►

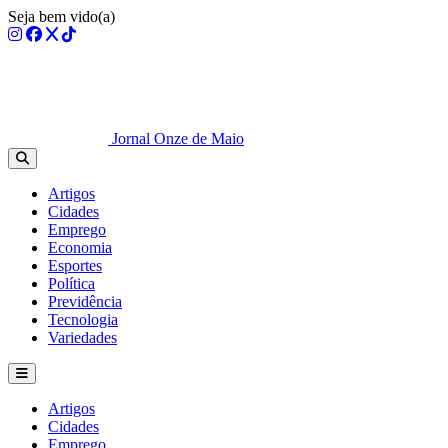
Seja bem vido(a)
Jornal Onze de Maio
Artigos
Cidades
Emprego
Economia
Esportes
Política
Previdência
Tecnologia
Variedades
Artigos
Cidades
Emprego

◄

Your answer must be an exact copy of the entries above, with no pictures in it.

- [The completed task]
Seja bem vido(a)
Jornal Onze de Maio
Artigos
Cidades
Emprego
Economia
Esportes
Política
Previdência
Tecnologia
Variedades
Artigos
Cidades
Emprego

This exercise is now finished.